» **Directions**: Every record should be written out exactly, with the pictures left out.

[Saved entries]
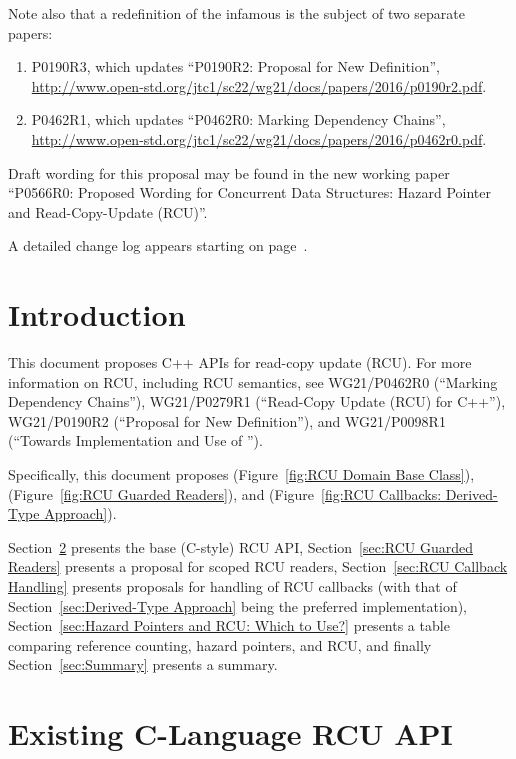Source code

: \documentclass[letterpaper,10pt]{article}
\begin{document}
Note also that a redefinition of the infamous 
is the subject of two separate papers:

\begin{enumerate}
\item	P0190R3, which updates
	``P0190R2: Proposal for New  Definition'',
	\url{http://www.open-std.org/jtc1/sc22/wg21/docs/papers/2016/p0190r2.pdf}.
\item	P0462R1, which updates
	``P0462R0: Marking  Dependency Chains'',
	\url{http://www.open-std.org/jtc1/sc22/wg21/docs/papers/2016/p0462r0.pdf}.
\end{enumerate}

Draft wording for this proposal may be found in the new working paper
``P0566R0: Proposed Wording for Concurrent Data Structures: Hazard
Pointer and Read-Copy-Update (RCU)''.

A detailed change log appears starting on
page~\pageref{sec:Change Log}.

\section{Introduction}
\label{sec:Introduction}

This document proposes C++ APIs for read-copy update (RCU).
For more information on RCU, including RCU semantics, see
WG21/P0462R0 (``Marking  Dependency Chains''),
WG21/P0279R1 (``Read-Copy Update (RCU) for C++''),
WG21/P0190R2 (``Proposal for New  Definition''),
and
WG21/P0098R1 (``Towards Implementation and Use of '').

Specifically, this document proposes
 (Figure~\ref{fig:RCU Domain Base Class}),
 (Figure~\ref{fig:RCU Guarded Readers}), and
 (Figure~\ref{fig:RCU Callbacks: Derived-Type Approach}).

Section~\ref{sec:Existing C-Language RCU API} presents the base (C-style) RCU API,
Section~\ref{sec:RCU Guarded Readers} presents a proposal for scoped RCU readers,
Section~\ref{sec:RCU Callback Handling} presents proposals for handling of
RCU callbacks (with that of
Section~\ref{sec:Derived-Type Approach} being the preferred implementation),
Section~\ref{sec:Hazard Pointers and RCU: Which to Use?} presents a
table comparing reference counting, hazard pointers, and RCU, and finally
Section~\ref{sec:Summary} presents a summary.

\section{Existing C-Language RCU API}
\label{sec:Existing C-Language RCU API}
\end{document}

» **Answer to the exercise**:
Source code

: \documentclass[letterpaper,10pt]{article}
\begin{document}
Note also that a redefinition of the infamous 
is the subject of two separate papers:

\begin{enumerate}
\item	P0190R3, which updates
	``P0190R2: Proposal for New  Definition'',
	\url{http://www.open-std.org/jtc1/sc22/wg21/docs/papers/2016/p0190r2.pdf}.
\item	P0462R1, which updates
	``P0462R0: Marking  Dependency Chains'',
	\url{http://www.open-std.org/jtc1/sc22/wg21/docs/papers/2016/p0462r0.pdf}.
\end{enumerate}

Draft wording for this proposal may be found in the new working paper
``P0566R0: Proposed Wording for Concurrent Data Structures: Hazard
Pointer and Read-Copy-Update (RCU)''.

A detailed change log appears starting on
page~\pageref{sec:Change Log}.

\section{Introduction}
\label{sec:Introduction}

This document proposes C++ APIs for read-copy update (RCU).
For more information on RCU, including RCU semantics, see
WG21/P0462R0 (``Marking  Dependency Chains''),
WG21/P0279R1 (``Read-Copy Update (RCU) for C++''),
WG21/P0190R2 (``Proposal for New  Definition''),
and
WG21/P0098R1 (``Towards Implementation and Use of '').

Specifically, this document proposes
 (Figure~\ref{fig:RCU Domain Base Class}),
 (Figure~\ref{fig:RCU Guarded Readers}), and
 (Figure~\ref{fig:RCU Callbacks: Derived-Type Approach}).

Section~\ref{sec:Existing C-Language RCU API} presents the base (C-style) RCU API,
Section~\ref{sec:RCU Guarded Readers} presents a proposal for scoped RCU readers,
Section~\ref{sec:RCU Callback Handling} presents proposals for handling of
RCU callbacks (with that of
Section~\ref{sec:Derived-Type Approach} being the preferred implementation),
Section~\ref{sec:Hazard Pointers and RCU: Which to Use?} presents a
table comparing reference counting, hazard pointers, and RCU, and finally
Section~\ref{sec:Summary} presents a summary.

\section{Existing C-Language RCU API}
\label{sec:Existing C-Language RCU API}
\end{document}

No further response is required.